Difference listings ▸
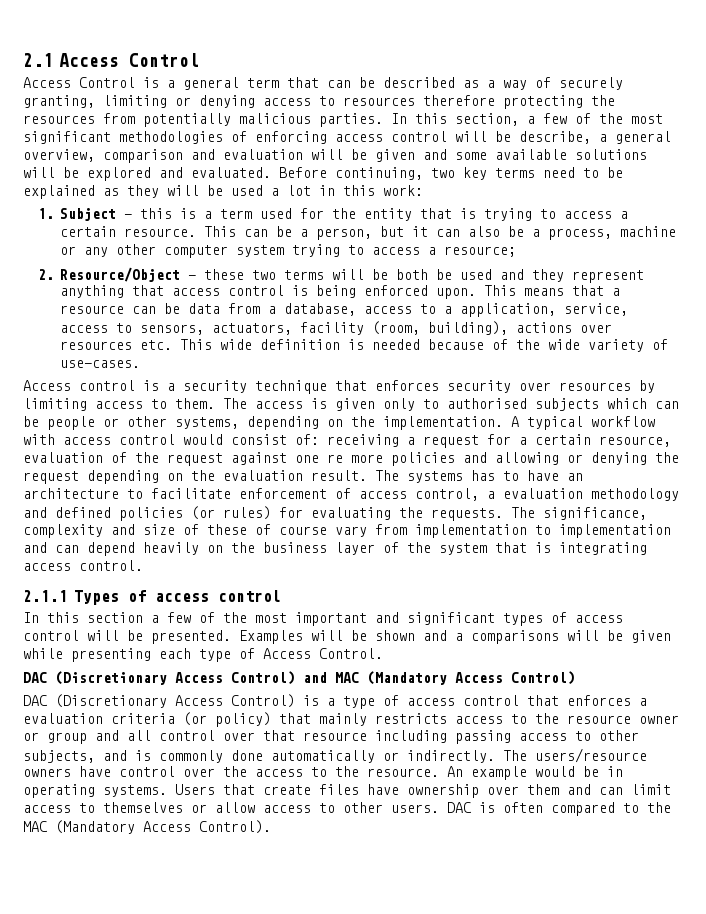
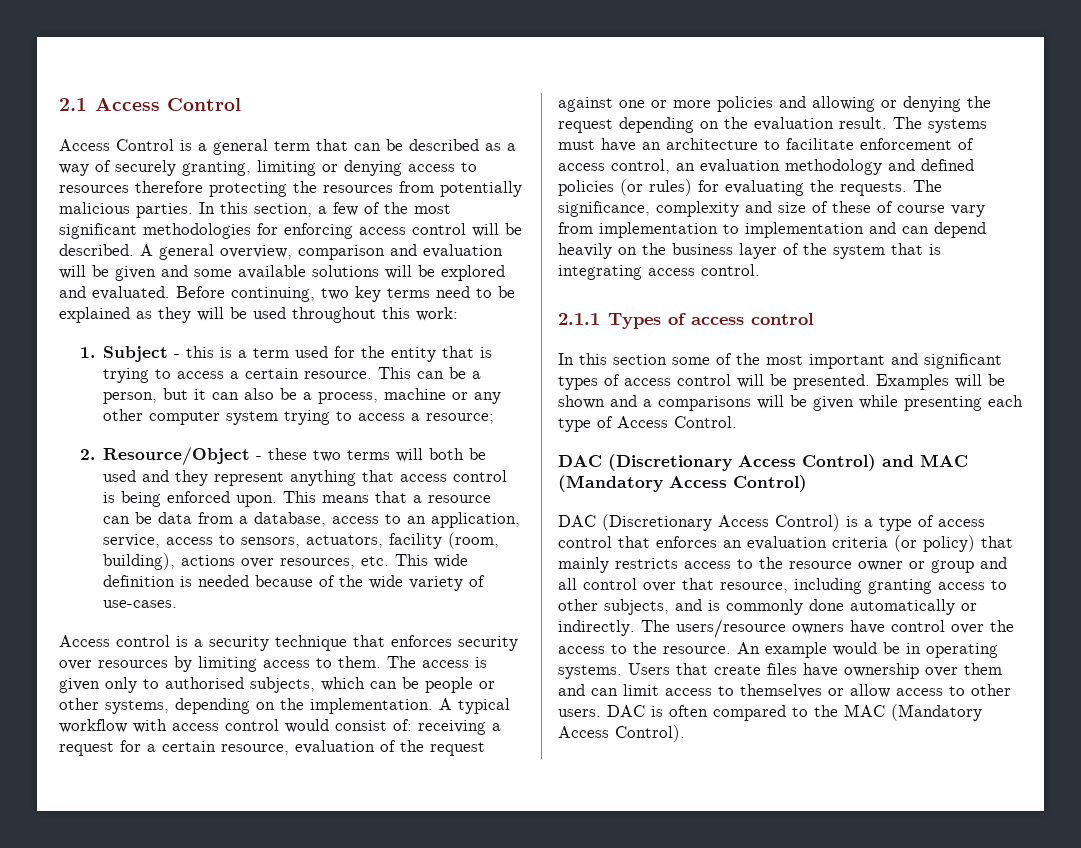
[231,131,247,142] of -> [257,223,278,235] for
[519,131,607,144] describe, a -> [59,244,153,256] described. A
[271,185,335,196] a lot in -> [292,307,376,323] throughout
[371,269,388,280] be -> (424, 455) none
[443,306,452,314] a -> [407,516,427,524] an
[59,341,132,350] resources -> [280,558,356,569] resources,
[535,398,599,411] subjects -> [250,677,315,693] subjects,
[327,454,343,463] re -> [651,100,667,108] or
[471,470,519,481] has to -> [558,140,595,150] must
[487,491,495,499] a -> [676,163,695,171] an
[151,612,191,623] a few -> [672,357,710,365] some
[639,698,647,706] a -> [723,540,742,548] an
[303,730,511,744] resource including passing -> [720,578,932,594] resource, including granting

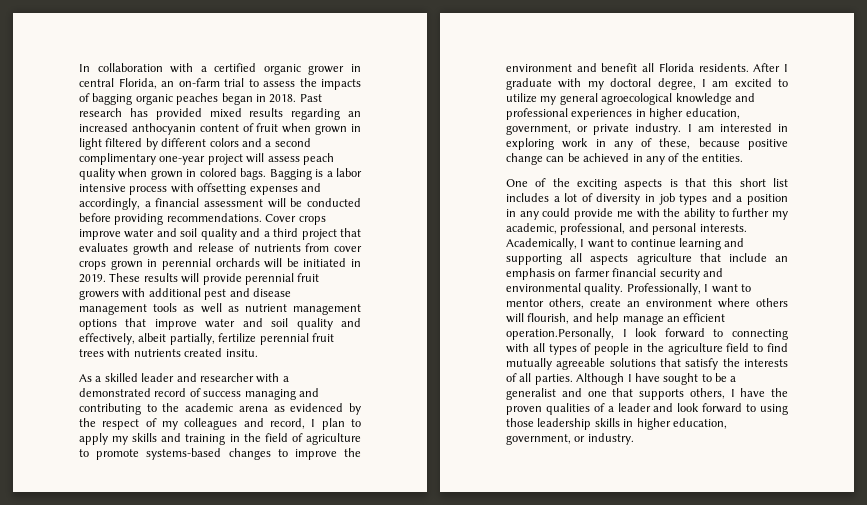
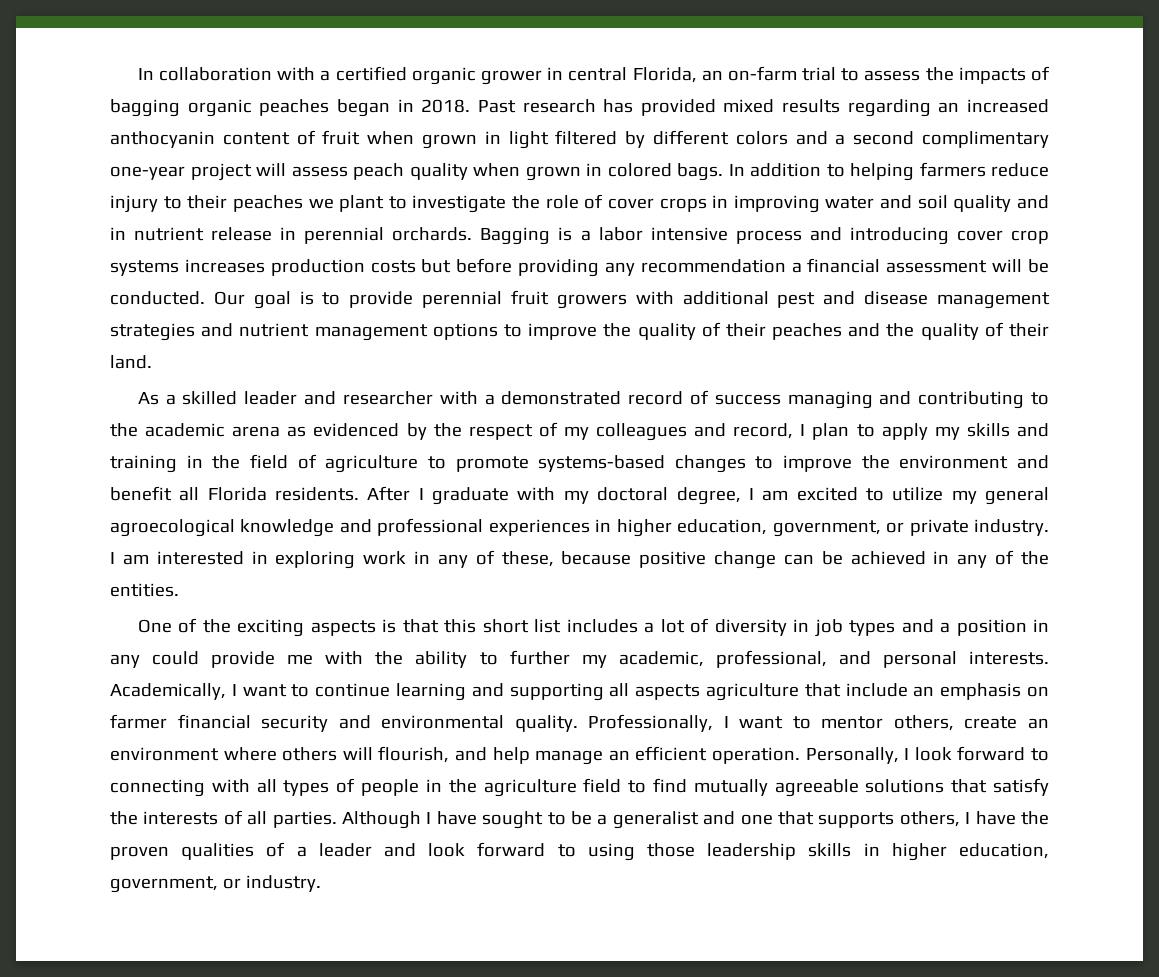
(267, 174) none -> [728,162,1049,181] [110,194,1050,213] [110,227,473,244] In addition to helping farmers reduce injury to their peaches we plant to investigate the role of cover crops in improving water and soil quality and in nutrient release in perennial orchards.
[170,183,321,195] [79,198,140,210] with offsetting expenses and accordingly, -> [809,227,1049,245] [110,258,786,277] and introducing cover crop systems increases production costs but before providing any recommendation
[307,198,361,207] [79,213,326,225] [79,228,362,240] [79,243,362,255] [79,258,361,270] [79,273,200,283] conducted before providing recommendations. Cover crops improve water and soil quality and a third project that evaluates growth and release of nutrients from cover crops grown in perennial orchards will be initiated in 2019. These results will -> [110,291,341,309] conducted. Our goal is to
[153,303,361,315] [79,318,361,330] [79,333,334,345] [79,348,258,358] tools as well as nutrient management options that improve water and soil quality and effectively, albeit partially, fertilize perennial fruit trees with nutrients created insitu. -> [110,322,1049,341] [110,355,152,369] strategies and nutrient management options to improve the quality of their peaches and the quality of their land.
[506,328,614,340] operation.Personally, -> [712,747,899,764] operation. Personally,

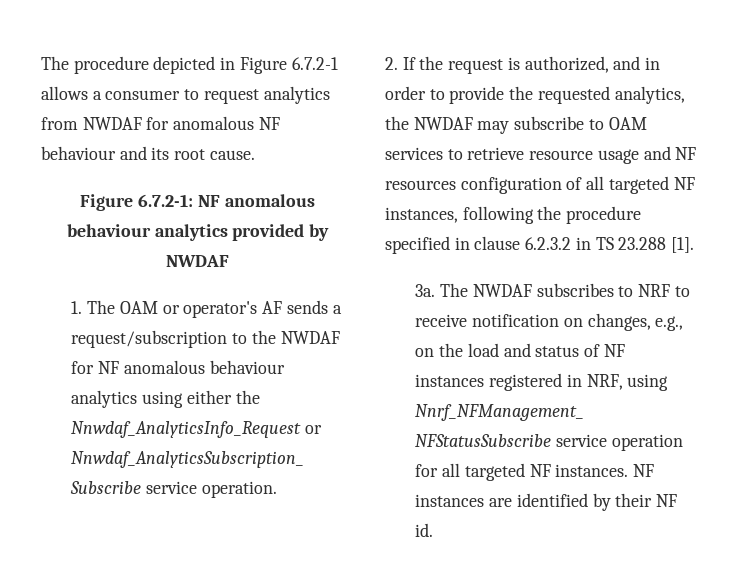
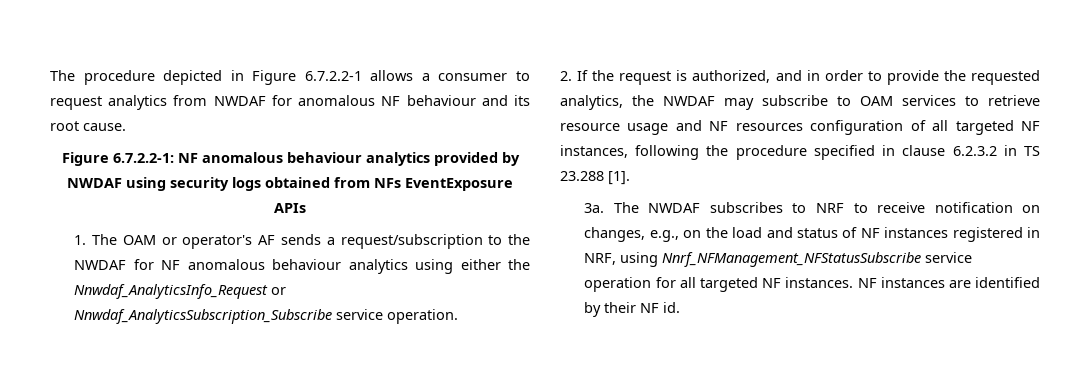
[291,57,338,70] 6.7.2-1 -> [304,71,362,81] 6.7.2.2-1
[138,194,194,207] 6.7.2-1: -> [112,153,174,163] 6.7.2.2-1:
(229, 261) none -> [126,177,513,191] [274,203,306,213] using security logs obtained from NFs EventExposure APIs

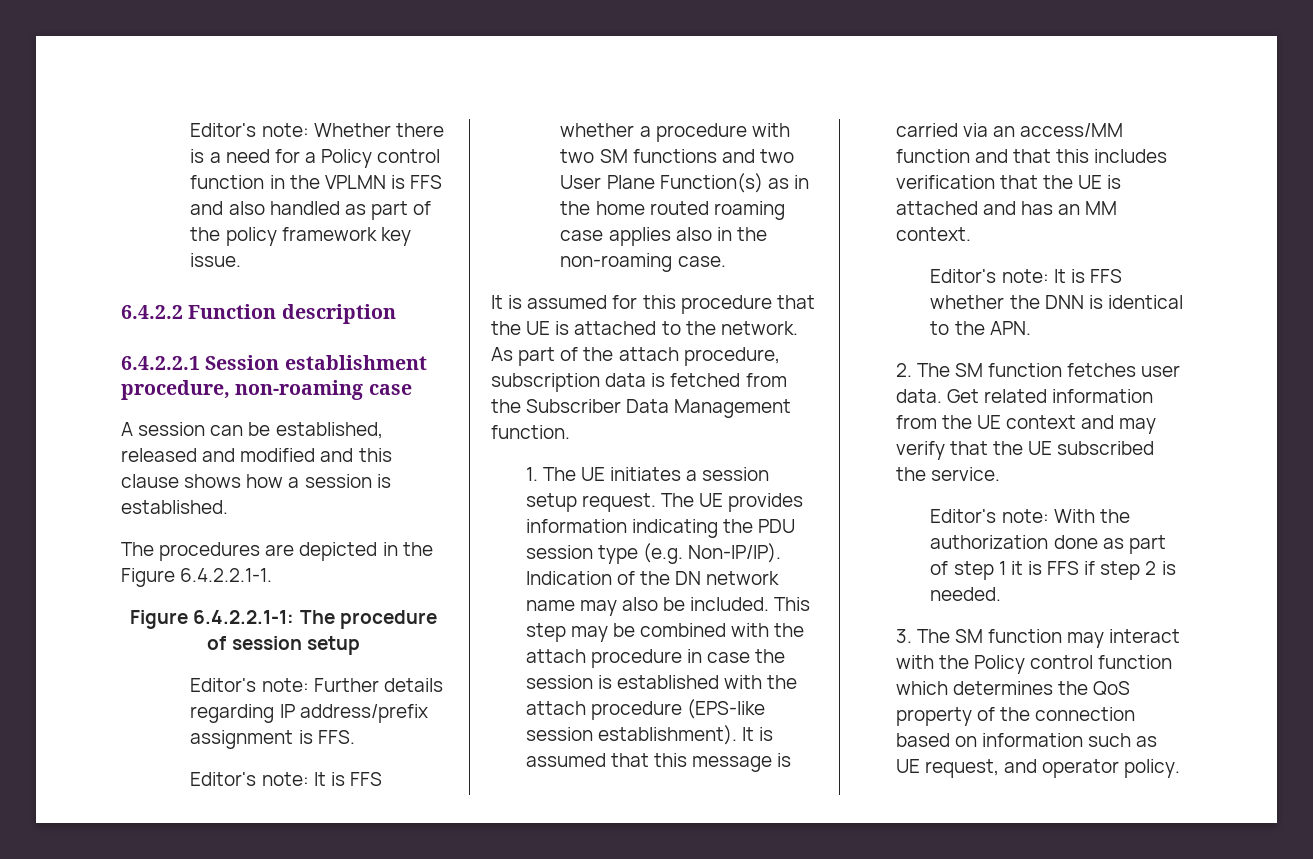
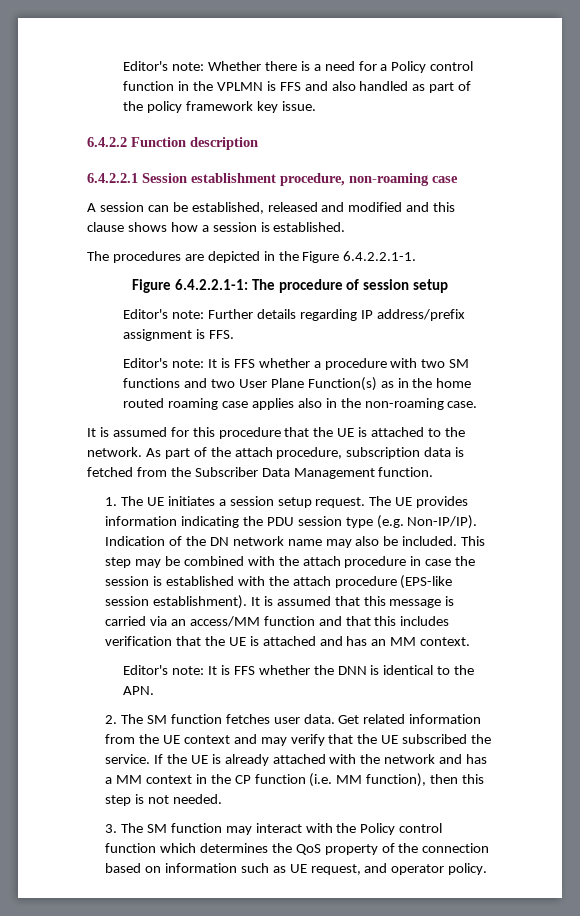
[930,509,1130,523] [930,535,1166,554] [930,561,1176,580] // Editor's note: With the authorization done as part of step 1 it is FFS if step 2 is -> [153,754,488,766] [105,773,485,787] [105,794,169,806] If the UE is already attached with the network and has a MM context in the CP function (i.e. MM function), then this step is not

Aim of the task ▸
Copy out only the lines above from the one with "[291,57,338,70] 6.7.2-1 ->" to the one with "(229, 261) none", inclusive, exactly as they stand.

Exercise answer ▸
[291,57,338,70] 6.7.2-1 -> [304,71,362,81] 6.7.2.2-1
[138,194,194,207] 6.7.2-1: -> [112,153,174,163] 6.7.2.2-1:
(229, 261) none -> [126,177,513,191] [274,203,306,213] using security logs obtained from NFs EventExposure APIs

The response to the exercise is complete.